The visitor discovered the minister was absent but sitting there was a senior bureaucrat painstakingly shuffling through community grant applications. There were three piles — the largest of which was applications received, the next largest pile was applications rejected with the smallest being applications approved.
The visitor spied an application from within his local area in the rejected pile.
“Put that one in there,” the visitor said, reaching for the rejected application and pointing to the approved pile.
A shouting match ensued with the bureaucrat reluctant to move the rejected application into the approved file. At this point the minister returned to the office.
“What’s going on here?” the minister demanded as the paper tug of war stopped.
The minister reproached the visitor for being a nuisance, plucked the application from his hand and put it in the approved pile.
And that is how the sporting club in the region this chap comes from received funding for a 10,000-seat stadium, sports club and leisure centre, including bar and restaurant facilities which I’m told serves a more than passable chicken parma on a Thursday night. $10 million of the taxpayer’s hard earned.

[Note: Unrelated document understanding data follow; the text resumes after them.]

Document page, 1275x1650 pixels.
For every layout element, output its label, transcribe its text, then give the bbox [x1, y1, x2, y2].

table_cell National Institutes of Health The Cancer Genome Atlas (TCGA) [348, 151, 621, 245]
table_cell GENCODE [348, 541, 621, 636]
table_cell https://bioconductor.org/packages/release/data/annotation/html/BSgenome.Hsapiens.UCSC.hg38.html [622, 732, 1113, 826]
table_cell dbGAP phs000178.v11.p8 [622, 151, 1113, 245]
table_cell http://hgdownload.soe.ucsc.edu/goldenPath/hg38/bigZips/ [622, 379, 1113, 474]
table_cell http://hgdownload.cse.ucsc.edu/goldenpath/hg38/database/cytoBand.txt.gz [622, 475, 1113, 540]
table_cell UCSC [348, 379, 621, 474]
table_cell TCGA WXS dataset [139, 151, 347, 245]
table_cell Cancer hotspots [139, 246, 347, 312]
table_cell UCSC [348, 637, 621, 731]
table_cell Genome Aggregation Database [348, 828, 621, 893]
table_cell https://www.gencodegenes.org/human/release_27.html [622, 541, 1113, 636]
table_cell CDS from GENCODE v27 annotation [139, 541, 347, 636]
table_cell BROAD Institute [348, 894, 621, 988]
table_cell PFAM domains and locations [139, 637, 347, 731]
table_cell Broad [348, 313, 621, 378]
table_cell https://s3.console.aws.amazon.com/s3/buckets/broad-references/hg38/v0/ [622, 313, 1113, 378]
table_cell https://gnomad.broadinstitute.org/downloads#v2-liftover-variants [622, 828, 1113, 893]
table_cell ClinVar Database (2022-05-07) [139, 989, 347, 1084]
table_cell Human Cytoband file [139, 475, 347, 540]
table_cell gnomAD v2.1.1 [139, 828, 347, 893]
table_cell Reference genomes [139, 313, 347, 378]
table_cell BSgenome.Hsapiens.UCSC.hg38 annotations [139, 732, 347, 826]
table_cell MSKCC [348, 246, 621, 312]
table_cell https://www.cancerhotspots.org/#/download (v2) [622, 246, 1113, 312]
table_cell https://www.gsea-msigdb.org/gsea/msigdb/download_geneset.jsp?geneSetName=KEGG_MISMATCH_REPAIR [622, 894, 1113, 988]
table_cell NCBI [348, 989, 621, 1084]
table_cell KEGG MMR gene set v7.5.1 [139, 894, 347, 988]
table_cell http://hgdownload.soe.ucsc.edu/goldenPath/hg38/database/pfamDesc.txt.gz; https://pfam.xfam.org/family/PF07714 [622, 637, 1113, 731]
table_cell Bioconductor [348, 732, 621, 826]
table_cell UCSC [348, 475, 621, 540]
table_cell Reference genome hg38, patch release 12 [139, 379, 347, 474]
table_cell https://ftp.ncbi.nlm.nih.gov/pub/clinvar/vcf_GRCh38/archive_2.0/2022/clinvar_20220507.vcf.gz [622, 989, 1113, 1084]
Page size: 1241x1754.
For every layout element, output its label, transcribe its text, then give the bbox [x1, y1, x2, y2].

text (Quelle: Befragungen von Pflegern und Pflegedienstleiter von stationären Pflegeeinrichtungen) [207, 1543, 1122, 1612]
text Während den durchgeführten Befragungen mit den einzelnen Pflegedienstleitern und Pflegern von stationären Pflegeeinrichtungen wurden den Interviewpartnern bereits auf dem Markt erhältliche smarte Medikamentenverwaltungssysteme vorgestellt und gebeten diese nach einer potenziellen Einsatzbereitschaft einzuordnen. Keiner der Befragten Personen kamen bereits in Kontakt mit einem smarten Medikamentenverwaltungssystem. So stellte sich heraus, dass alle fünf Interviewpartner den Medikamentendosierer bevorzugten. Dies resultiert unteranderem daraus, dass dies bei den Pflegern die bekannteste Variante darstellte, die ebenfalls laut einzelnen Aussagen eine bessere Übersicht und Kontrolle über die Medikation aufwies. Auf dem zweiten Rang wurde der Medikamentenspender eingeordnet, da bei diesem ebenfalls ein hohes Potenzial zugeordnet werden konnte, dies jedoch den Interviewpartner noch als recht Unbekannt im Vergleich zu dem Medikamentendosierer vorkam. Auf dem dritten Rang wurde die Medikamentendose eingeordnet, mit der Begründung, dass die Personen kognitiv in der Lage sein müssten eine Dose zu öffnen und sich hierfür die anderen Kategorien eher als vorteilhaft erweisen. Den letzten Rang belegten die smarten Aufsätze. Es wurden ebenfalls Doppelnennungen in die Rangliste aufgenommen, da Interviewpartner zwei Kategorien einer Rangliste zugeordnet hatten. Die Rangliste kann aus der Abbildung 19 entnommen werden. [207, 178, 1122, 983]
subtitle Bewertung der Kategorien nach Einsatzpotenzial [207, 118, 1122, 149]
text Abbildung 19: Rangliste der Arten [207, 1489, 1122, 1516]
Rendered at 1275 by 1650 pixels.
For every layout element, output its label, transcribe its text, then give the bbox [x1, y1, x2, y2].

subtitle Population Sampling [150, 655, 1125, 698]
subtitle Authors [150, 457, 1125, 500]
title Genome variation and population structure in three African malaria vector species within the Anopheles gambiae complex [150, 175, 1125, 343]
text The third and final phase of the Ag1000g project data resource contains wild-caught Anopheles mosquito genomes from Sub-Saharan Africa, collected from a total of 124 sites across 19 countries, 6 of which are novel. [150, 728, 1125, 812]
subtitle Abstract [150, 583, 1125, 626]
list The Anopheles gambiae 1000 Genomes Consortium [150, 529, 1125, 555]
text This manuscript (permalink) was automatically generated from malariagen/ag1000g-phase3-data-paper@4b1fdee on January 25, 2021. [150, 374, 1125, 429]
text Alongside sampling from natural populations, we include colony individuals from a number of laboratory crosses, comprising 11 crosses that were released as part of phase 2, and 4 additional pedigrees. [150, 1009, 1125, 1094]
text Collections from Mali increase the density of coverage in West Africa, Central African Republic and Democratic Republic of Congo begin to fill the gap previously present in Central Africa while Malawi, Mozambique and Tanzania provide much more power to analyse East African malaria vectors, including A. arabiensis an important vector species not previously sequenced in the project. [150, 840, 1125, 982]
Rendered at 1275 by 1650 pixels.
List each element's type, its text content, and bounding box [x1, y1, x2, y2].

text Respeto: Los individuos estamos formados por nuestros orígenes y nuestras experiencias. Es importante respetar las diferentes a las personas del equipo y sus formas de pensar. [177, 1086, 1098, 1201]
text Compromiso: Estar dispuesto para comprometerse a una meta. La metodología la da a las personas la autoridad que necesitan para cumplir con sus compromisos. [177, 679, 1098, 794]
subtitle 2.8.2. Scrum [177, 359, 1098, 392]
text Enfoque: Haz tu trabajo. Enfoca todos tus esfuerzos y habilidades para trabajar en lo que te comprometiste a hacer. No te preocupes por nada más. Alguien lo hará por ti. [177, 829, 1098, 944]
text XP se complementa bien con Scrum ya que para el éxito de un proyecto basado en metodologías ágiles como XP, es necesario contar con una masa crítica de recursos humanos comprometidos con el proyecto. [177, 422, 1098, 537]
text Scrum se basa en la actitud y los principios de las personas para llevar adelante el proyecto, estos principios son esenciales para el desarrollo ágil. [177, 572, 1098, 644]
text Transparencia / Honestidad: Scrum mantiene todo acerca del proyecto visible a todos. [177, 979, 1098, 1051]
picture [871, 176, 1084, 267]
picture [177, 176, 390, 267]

Well done them.
That is how Canberra works.
I can also tell the story of another sporting club, indeed a soccer club with more than 600 members, most of them players, all amateurs, men and women, boys and girls who do not have adequate changing room facilities. The club’s sin is to exist in a safe seat (the federal Labor member for Cunningham holds the seat by a margin just south of 15 per cent).
After the club’s committee — all volunteers — met over many hours and meticulously prepared an application for funding to build lavish creature comforts such as a dedicated changing room and shower facilities for its players, they received a bureaucratic thanks but no thanks Dear John letter. The girls and women who turn out for the club presumably are still getting changed in their cars before running out to play.
That is how Canberra doesn’t work.
I suppose we could grant Canberra a public holiday but would anyone notice the difference?